И при этом ворочал полными тоски глазами.
А что же Чирик? И в ус себе не дул! Радовался на зреющие, тронутые уже синевой, виноградные кисти. «Этой осенью надо посадить еще с десяток кустов «ркацители» — думал он вслух, и люди поддакивали: «Да, этот хоть в пустыне виноград вырастит!»
— Господи солнцеликий, будь милостив! — твердил Чирик свою неизменную молитву. Недосуг ему было лаяться с соседями, изводиться в распрях. Зато Чикотела был неутомимый смутьян.
— Вон он, тащится, чтоб его ничком похоронили! — говорил он, почернев с лица, при виде Чирика.
А Чирик, незлобивый Чирик, не мог удержаться от смеха…
— Чего он сам себя терзает, нелепый человек?
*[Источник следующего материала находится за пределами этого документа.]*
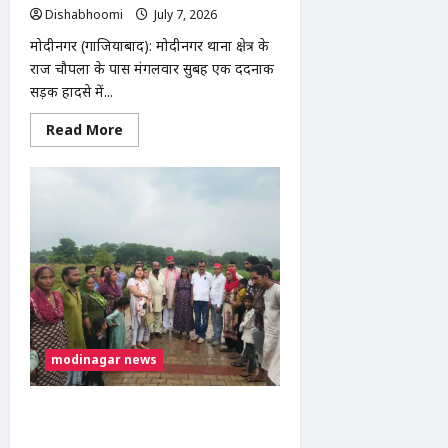
Dishabhoomi
July 7, 2026
0
मोदीनगर (गाजियाबाद): मोदीनगर थाना क्षेत्र के
राज चौपला के पास मंगलवार सुबह एक दर्दनाक
सड़क हादसे में...
Read
Read More
more
about
मोदीनगर
में
तेज
रफ्तार
ट्रक
की
टक्कर
से
व्यक्ति
की
मौत,
चालक
फरार;
पुलिस
modinagar news
CCTV
फुटेज
से
कर
अखिलेश यादव के जन्मदिवस पर मुरादनगर में
रही
सपा महिला सभा का सघन वृक्षारोपण
तलाश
Все мы люди, — дети праха; день — да твой, живи без страха!
А Чикотела не унимался: «О-ах! Увидеть бы мне его развороченные ребра, камни, его кровью обрызганные!»
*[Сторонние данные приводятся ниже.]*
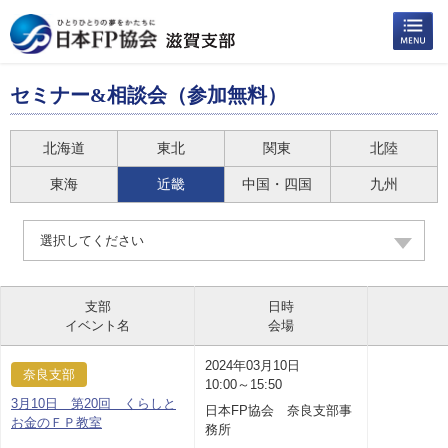
セミナー&相談会（参加無料）
北海道
東北
関東
北陸
東海
近畿
中国・四国
九州
選択してください
支部
日時
イベント名
会場
2024年03月10日
奈良支部
10:00～15:50
3月10日 第20回 くらしと
日本FP協会 奈良支部事
お金のＦＰ教室
務所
— Что ты душу свою отягчаешь, несчастный человек! — сердилась на него жена — добрая и богобоязненная Ташнеура.
— Так почему же я богом забыт, судьбой изобижен? Где моя удача, скажи? — плачущим голосом прерывал жену вечно отлынивающий от дела Чикотела: — Так почему же у нас ничего нет за душой? Разве не Чирик виноват в нашей бедности? Сердце у меня иссохло!
Ташнеура, с языка у которой стекал только мед, а не желчь, оправдывала добряка соседа, но возмущенный Чикотела яростно напускался на жену:
— Разве он не передвинул ко мне межу? А откуда взялись те пять лоз вдоль самой границы?
— Дались тебе эти пять кустов! Разве пятью виноградными кустами семью прокормишь? — возражала незлобивая Ташнеура.
— Почему не приберет смерть моего врага? Он должен раньше меня уйти, да, да, он, Чирик должен на том свете открыть передо мной черную дверь! — никак не хотел утихомириться Чикотела.
— Довольно, перестань, лютая твоя душа, бурливый человек! — отвечала Ташнеура.
Забрав свое трепало и шерстяную кудель, она уходила во двор, присаживалась у розового куста — это было ее любимое место — и крестилась, вздыхая:
— Святой Георгий, заступись за нас!
Чикотела охал, стонал, мычал, а потом шел к соседям изливать свои горести, жаловаться — облегчить душу…
— Не сгибайся перед бедой, плечи к земле приметет. Выскажи, что у тебя на сердце камнем лежит! — раззадоривал его хитрый сосед.
Чикотела выкладывал во сто крат больше — а того не хотел знать, что когда котелок закипит, варево убежит и его же ошпарит.
В этой постоянной распре из-за чужого достояния проходили отравленные желчью дни Чикотелы. Был и такой случай, когда жизнь обоих, и Чирика и Чикотелы, висела на волоске.
Через один из иорских рукавов, что струился в ивняках и камышовых зарослях, был перекинут вместо моста сухой осиновый ствол. Это была единственная дорога через Иори. И вот, на этом неверном мостке встретились в одно прекрасное утро два стародавних врага. Бог весть, какая беда должна была разыграться на той сухой осине… Но гордец Чикотела и не подумал посторониться — не опуская взгляда, пошел прямо через мост и на самой середине, не удержавшись на ногах, бултыхнулся в воду.
Чирик прошел с улыбкой по свободному мосту и скрылся в винограднике.
На другой день Чикотела учинил в деревне целый розыск:
— Не узнал ли кто? Не рассказывал ли? Не радовался ли?